Excellent post and remarks!
I’m always puzzled with some court interpretations and applications of the NYC provisions. It seems that international treaties do not play any role at all when enforcing foreign arbitral awards. I wonder whether any polictical manoeuvre took place to refuse this recognition, as it seems to be the only plausible explanation to circumvent such crystal clear provisions of the NYC1958…
Or is it just a bias against Brazilian parties, as it was very recently shown in the Rio OG by US athletes ?
“The Second Circuit’s reasoning that the forum non conveniens doctrine is authorized by Article III of the New York Convention is unfortunate.”
Herein lies the problem. American courts routinely rely on Article III to invoke grounds for non-enforcement that are not present in Article V–such as statutes of limitations, counterclaims/set-offs, and now forum non conveniens. The fundamental problem is that there is a conflict of laws within the New York Convention: it authorizes enforcement actions to be governed by two sets of laws (1) the provisions of the Convention itself; and (2) the rules of procedure of the state parties. These two sets of laws may conflict: a “procedural rule” may call for an enforcement action to be dismissed, while Article V may call for an enforcement action to be affirmed.
I have discussed this problem in an article in the Penn Law Review, and propose that American courts should recognize the choice of law problem as such, and apply modern choice of law doctrine to solve it:
I thought that FNC, like defective service or lack of jurisdiction was a ground for preliminary dismissal of a civil proceeding. How the hell can you apply that principle to an enforcement action of any kind?

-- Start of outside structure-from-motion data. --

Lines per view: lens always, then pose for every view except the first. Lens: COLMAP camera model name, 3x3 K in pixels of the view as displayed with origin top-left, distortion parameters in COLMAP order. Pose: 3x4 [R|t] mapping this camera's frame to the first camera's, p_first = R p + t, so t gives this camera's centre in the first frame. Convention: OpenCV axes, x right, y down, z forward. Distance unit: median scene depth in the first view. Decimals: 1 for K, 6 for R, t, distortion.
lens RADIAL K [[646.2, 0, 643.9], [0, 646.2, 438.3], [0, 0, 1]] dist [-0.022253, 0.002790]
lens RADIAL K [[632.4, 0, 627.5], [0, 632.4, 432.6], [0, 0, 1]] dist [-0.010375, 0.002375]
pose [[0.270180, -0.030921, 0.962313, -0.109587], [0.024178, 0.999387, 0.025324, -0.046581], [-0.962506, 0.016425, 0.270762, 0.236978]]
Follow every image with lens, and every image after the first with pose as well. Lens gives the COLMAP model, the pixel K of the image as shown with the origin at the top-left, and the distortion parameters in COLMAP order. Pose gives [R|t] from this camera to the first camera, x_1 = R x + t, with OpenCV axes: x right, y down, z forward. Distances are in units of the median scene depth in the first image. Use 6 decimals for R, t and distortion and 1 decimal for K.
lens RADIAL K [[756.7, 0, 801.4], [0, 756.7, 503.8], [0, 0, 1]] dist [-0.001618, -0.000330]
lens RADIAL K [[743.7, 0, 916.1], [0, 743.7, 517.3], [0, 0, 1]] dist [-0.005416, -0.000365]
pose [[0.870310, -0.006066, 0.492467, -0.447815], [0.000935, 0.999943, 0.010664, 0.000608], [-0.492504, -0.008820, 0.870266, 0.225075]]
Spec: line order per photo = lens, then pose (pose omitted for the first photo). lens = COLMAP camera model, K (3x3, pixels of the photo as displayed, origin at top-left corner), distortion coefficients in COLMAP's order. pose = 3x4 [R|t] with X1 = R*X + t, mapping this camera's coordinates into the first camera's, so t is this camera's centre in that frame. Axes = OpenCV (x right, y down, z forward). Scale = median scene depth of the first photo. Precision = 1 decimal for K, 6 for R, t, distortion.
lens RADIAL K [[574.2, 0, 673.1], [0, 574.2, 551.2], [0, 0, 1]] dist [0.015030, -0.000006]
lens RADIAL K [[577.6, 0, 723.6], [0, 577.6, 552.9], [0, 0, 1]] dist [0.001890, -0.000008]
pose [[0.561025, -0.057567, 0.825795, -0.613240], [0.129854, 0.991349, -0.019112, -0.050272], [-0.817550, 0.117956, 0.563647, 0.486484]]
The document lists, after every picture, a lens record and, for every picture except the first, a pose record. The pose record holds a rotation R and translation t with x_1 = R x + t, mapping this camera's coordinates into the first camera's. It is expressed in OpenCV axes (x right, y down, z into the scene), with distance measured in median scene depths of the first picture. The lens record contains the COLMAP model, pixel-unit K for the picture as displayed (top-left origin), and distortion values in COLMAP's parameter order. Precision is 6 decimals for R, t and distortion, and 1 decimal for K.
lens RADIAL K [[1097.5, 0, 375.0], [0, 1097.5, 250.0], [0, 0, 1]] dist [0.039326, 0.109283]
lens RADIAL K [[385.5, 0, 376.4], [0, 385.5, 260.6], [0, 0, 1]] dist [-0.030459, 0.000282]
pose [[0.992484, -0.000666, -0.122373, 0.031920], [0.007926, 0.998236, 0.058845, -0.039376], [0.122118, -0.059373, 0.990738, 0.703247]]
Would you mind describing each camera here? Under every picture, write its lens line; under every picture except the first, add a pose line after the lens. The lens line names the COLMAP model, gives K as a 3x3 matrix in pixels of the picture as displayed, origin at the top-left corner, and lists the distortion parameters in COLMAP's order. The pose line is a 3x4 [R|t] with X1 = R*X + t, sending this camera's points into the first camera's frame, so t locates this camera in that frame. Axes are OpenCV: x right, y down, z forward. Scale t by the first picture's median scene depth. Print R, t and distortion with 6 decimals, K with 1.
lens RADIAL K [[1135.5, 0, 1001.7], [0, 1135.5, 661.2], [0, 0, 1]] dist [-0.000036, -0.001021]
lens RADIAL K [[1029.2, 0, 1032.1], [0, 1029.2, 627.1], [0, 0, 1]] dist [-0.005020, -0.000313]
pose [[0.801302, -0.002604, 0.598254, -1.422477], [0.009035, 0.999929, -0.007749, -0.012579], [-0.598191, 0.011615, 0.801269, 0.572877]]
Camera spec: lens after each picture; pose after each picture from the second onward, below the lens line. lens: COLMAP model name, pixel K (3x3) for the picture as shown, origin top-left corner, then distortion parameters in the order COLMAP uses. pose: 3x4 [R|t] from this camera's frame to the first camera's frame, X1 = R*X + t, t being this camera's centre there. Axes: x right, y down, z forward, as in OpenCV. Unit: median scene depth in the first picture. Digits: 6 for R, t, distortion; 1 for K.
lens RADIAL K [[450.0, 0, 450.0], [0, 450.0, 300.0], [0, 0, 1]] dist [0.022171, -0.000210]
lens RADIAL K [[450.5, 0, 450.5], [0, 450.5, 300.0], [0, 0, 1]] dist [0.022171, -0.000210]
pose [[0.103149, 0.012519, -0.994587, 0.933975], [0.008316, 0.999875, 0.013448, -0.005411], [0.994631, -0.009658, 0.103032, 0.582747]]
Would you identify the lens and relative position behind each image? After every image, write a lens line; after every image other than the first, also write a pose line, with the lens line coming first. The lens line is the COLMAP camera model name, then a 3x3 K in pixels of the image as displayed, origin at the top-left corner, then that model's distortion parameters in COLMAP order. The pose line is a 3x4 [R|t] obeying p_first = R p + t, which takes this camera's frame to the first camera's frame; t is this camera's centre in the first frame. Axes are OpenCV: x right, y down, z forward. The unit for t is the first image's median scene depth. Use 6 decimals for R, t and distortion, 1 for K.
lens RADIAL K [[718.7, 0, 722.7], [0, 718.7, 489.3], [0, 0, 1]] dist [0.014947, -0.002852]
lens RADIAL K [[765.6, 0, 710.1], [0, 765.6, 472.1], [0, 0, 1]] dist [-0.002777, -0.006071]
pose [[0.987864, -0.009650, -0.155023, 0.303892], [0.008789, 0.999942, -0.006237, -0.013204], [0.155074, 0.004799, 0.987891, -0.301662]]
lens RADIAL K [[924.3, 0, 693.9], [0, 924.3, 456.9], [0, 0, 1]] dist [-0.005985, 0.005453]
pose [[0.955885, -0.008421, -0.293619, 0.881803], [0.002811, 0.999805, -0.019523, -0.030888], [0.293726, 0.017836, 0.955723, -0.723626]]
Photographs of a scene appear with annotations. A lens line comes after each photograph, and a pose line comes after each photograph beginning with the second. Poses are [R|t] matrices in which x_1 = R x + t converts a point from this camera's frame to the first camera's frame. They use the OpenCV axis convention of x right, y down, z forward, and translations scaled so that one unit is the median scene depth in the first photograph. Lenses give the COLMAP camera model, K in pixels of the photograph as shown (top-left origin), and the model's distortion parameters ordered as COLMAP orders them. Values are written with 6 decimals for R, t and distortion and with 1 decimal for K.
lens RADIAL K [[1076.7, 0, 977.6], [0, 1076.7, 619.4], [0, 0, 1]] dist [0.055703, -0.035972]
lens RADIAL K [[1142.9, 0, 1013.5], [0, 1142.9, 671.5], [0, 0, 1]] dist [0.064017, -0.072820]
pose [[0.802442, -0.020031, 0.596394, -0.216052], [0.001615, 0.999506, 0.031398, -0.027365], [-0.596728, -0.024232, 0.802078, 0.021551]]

Because Article III states that, “Each Contracting State shall recognize arbitral awards as binding and enforce them in accordance with the RULES OF PROCEDURE of the territory where the award is relied upon….” The argument goes that FNC, defective service of process, or lack of jurisdiction are simply “rules of procedure.”
Well, I suppose if the core issue in the enforcement dispute arises from the Peruvian cap statute it is more convenient to litigate that issue in Peru. So will the enforcement proceeding in the US simply be stayed pending the resolution of that question? That’s a practical option.